公開日 2025/01/22 06:30
前世代機「Sonos Arc」と比較試聴
「サウンドバーだぞ、これは」。ピュアなサウンド、背中に回る “包まれ感” ……。「Sonos Arc Ultra」に評論家も衝撃
土方久明
テレビの音を手軽に良くする事ができると巷で人気のサウンドバーだが、アメリカのオーディオメーカーSonos(ソノス)が約4年ぶりのフラグシップモデル「Sonos Arc Ultra」を登場させた。
筆者はこの数年間、家電メーカーからガジェットメーカー、ハイエンドオーディオブランドまでかなりの数のモデルをクオリティチェックしてきたのだが、Sonos Arc Ultraは、デザイン、機能性、ステレオからサラウンド、そして空間オーディオの再現性まで、この価格帯のサウンドバーの新たなベンチマークとなりそうな素晴らしい音質で、大変感銘を受けた次第だ。その顛末をお聞かせしたい。
Sonosは、2002年に設立されたアメリカのオーディオメーカーだ。「家全体で音楽を楽しむ」というビジョンを掲げ、2005年には当時ほとんど前例がない、家庭内のWi-Fiネットワークを活用して音楽をストリーミングする「Sonos Digital Music System」を発表。現ラインナップの全ての製品がWi-Fiでのワイヤレス接続を可能としている。

= 依頼 =
Sonos Arc Ultraのレビュー記事を、最後の文の次から書き継いでください。

= 表示データ =
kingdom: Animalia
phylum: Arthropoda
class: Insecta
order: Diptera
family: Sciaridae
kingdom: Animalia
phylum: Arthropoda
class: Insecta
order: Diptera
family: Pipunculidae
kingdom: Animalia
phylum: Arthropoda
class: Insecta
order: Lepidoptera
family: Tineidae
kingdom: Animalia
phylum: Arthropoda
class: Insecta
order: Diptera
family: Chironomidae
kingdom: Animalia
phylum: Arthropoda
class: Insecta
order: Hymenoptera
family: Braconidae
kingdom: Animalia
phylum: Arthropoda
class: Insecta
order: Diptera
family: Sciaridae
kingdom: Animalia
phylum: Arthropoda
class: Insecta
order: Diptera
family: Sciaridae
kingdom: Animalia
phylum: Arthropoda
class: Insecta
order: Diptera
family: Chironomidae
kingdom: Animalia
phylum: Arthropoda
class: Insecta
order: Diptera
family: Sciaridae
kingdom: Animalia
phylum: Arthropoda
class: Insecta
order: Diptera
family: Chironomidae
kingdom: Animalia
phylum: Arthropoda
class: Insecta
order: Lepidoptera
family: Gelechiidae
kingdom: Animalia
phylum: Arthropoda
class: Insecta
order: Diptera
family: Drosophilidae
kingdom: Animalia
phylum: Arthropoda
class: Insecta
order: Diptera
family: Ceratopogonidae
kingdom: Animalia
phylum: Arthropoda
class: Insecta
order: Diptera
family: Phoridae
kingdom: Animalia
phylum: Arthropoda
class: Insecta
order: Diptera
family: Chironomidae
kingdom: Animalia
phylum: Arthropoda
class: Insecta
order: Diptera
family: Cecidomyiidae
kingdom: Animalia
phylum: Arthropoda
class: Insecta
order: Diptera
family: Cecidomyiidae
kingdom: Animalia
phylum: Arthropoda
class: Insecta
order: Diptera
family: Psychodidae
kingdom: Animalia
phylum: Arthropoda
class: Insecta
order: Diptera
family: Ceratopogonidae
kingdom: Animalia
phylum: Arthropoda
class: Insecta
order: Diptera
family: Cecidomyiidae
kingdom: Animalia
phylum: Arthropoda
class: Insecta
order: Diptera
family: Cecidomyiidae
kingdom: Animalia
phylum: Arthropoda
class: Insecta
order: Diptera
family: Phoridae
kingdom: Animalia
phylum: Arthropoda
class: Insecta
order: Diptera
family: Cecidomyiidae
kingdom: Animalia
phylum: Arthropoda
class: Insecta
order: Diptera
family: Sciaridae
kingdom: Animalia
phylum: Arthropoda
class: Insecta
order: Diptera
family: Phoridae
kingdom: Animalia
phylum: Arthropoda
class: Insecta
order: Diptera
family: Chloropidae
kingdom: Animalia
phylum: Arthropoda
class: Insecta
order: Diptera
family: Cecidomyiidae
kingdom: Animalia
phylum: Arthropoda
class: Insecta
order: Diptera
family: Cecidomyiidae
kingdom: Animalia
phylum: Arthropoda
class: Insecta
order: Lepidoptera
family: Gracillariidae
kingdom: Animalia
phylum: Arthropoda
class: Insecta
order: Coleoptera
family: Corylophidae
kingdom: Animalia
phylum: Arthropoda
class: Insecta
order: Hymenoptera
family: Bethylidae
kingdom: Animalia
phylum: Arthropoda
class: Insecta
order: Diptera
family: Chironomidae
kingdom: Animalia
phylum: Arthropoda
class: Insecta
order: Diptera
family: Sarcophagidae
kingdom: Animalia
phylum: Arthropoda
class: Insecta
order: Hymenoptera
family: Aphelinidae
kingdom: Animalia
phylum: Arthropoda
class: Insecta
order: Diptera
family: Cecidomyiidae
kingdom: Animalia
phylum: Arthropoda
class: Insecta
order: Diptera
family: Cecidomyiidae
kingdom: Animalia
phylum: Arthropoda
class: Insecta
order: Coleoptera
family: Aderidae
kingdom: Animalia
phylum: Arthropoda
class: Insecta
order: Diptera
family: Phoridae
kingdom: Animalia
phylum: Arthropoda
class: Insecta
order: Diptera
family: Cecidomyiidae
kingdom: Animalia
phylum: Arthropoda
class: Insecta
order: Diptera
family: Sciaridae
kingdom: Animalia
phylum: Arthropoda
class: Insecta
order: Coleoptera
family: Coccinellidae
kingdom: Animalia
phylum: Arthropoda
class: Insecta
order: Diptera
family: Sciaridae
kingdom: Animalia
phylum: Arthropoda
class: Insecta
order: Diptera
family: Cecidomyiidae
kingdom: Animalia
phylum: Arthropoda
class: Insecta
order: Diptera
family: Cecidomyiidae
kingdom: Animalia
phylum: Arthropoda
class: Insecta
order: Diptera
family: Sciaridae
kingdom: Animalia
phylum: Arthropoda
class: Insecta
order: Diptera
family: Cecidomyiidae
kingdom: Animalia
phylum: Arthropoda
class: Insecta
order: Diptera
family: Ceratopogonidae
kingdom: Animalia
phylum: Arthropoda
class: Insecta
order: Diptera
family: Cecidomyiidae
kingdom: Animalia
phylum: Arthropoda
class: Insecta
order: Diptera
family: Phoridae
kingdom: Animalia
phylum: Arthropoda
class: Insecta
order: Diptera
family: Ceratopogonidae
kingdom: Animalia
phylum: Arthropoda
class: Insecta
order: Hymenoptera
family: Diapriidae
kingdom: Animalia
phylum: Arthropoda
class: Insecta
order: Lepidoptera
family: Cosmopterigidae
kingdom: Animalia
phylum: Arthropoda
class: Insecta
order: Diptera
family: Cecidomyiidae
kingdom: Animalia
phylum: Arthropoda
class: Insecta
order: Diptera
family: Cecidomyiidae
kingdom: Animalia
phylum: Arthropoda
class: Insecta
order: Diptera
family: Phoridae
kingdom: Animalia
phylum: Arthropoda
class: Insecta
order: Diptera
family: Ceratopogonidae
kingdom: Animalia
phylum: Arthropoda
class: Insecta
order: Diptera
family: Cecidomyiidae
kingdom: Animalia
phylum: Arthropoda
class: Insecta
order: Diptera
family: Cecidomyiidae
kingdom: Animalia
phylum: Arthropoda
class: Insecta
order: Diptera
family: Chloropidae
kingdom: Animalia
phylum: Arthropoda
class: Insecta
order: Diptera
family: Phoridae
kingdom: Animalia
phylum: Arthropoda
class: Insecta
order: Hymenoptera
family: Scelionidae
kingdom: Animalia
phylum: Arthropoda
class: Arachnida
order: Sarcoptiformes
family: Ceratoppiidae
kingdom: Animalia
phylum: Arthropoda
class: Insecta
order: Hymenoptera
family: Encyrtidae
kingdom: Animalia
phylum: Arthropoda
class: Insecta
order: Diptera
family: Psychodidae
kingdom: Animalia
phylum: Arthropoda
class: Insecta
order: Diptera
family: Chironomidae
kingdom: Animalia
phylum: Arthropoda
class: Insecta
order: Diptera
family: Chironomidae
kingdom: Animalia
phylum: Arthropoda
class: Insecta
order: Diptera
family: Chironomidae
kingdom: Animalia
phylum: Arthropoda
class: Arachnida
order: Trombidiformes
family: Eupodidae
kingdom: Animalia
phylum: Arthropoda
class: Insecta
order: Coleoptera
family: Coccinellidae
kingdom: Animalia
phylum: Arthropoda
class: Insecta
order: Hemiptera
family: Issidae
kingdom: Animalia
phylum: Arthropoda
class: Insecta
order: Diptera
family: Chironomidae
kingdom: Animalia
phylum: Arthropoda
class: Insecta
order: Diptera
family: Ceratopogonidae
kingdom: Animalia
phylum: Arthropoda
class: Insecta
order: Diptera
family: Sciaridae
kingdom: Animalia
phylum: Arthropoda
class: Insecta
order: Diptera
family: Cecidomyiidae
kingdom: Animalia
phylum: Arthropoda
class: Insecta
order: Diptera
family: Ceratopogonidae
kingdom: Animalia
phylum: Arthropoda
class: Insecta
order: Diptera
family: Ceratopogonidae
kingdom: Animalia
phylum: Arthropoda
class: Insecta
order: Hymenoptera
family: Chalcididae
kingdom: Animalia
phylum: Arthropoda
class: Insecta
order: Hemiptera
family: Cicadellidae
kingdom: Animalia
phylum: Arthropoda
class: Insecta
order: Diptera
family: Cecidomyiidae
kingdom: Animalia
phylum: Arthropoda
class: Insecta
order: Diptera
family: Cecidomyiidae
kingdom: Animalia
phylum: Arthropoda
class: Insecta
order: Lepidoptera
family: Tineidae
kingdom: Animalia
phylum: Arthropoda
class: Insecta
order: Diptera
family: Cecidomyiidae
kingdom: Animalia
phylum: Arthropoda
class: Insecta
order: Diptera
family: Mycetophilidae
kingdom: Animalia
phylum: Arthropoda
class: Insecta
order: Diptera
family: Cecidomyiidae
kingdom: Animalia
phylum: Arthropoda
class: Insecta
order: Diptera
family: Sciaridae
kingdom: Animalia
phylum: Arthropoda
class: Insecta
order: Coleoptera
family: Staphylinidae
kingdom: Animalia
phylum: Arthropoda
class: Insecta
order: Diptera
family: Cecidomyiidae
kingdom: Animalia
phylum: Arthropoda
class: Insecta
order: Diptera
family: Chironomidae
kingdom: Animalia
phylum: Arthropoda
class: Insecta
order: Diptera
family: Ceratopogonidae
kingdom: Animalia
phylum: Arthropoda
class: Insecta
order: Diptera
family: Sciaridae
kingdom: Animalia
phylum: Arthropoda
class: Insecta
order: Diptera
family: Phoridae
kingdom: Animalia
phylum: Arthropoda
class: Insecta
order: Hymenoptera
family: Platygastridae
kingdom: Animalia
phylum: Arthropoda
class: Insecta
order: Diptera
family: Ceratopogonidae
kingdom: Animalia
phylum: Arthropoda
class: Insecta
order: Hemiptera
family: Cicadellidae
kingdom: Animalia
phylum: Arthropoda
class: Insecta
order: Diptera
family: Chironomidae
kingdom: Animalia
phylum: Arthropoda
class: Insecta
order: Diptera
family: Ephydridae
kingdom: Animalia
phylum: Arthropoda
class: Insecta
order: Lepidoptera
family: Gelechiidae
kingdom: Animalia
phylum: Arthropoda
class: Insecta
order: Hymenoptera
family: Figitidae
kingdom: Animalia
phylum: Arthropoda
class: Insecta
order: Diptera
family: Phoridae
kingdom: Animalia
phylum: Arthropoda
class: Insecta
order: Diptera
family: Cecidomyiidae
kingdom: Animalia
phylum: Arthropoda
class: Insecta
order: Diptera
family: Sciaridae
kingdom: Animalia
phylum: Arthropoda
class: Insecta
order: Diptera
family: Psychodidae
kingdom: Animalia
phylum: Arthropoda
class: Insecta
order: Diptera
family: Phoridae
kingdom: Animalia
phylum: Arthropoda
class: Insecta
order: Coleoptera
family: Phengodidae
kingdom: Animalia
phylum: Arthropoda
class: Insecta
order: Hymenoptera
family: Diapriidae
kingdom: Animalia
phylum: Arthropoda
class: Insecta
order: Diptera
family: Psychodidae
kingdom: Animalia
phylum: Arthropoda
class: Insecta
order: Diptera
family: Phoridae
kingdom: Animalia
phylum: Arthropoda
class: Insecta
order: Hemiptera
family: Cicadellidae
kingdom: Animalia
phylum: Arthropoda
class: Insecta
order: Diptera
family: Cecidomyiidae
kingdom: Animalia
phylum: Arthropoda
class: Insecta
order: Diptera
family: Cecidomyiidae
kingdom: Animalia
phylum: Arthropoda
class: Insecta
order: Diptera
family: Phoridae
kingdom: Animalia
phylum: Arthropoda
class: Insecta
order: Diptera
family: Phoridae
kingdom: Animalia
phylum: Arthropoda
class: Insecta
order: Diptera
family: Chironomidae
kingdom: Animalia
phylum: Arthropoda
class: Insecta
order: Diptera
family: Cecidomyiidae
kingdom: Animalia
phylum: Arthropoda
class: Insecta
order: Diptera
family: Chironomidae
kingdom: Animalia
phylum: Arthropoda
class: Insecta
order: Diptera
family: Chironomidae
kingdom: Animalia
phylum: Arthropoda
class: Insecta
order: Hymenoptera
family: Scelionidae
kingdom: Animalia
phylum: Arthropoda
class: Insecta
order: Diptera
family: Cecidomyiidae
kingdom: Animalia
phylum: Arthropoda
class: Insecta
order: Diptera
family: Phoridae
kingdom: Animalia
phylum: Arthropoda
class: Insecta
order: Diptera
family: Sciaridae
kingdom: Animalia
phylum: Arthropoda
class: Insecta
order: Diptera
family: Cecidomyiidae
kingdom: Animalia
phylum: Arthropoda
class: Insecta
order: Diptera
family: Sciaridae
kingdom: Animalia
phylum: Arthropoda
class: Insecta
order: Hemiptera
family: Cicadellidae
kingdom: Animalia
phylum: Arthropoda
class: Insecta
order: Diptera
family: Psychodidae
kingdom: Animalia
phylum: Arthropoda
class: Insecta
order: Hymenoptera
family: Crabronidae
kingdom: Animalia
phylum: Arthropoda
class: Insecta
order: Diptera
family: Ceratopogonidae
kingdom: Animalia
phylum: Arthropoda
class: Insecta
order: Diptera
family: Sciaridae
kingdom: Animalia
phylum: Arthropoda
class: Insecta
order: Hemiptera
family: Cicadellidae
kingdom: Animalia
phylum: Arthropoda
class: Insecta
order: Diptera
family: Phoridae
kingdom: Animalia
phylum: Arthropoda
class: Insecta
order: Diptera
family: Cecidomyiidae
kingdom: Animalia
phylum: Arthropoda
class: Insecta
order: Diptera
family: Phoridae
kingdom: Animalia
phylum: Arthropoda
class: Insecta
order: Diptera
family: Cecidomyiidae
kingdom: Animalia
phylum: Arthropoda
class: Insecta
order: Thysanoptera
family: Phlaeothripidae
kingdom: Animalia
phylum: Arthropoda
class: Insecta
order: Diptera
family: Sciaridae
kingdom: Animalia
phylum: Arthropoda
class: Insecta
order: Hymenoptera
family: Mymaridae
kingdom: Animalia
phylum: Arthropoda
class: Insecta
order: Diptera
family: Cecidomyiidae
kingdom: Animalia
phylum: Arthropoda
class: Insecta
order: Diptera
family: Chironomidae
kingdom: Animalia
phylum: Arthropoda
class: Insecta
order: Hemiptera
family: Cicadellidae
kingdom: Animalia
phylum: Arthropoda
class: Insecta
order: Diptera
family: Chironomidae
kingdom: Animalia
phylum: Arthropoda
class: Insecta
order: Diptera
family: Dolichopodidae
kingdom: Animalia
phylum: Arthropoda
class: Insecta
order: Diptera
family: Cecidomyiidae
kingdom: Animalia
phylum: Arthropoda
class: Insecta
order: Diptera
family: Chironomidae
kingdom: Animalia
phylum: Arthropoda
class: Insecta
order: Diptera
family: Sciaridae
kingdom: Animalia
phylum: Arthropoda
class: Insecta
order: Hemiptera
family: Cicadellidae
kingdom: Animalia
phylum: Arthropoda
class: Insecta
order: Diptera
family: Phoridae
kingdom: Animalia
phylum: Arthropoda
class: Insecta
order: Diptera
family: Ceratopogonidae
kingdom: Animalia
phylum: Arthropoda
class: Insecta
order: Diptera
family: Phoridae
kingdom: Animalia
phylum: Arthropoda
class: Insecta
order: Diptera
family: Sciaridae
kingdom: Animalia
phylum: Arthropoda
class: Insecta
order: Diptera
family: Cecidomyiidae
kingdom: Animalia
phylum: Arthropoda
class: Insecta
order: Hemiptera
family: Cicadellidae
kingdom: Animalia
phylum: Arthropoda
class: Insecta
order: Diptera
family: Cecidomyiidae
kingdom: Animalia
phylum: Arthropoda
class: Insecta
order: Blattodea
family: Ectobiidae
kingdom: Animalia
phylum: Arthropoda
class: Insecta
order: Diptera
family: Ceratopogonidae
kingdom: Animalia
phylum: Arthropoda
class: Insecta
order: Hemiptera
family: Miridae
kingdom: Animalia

= 出力 =
Sonos Arc Ultraは同社最上位のサウンドバーであった「Sonos Arc」の後継機だ。Sonosの製品はインテリアに馴染む、という以上に部屋の風景を強化してくれるような美しいデザインが大きな魅力で、Arc Ultraも例外ではない。
試聴した個体はマットホワイト仕上げで、ブラックモデルも選択できるが、どちらも視覚的な質感が高く、物欲を刺激する。円筒形のキャビネットの前面と側面は穴あきプラスチック製のグリルで覆われ、上部奥には再生/一時停止、早送り/巻き戻し、音量調整が可能な凸凹のないタッチ式ボタンとスライダーが配置されている。この造形美も、Sonosのサウンドバーを選ぶ理由の一端となり得るだろう。
筐体寸法は約7.5H×118W×11Dcmで、全高が旧モデルのArc(8.7cm)から1.2cmほど低くなり、テレビの下部に被りにくくなった。また、質量も旧モデルより350g軽く、壁設置を考えているユーザーには嬉しいポイントとなる。
アンプ構成は最上位モデルらしくクラスD級アンプを15基搭載し、チャンネルの処理数も、旧モデルの5.0.2チャンネルに対して、9.1.4チャンネルへと進化した。イマーシブサラウンドフォーマットはDolby Atmosに対応しているが、前モデル同様、DTS:Xには未対応となっている。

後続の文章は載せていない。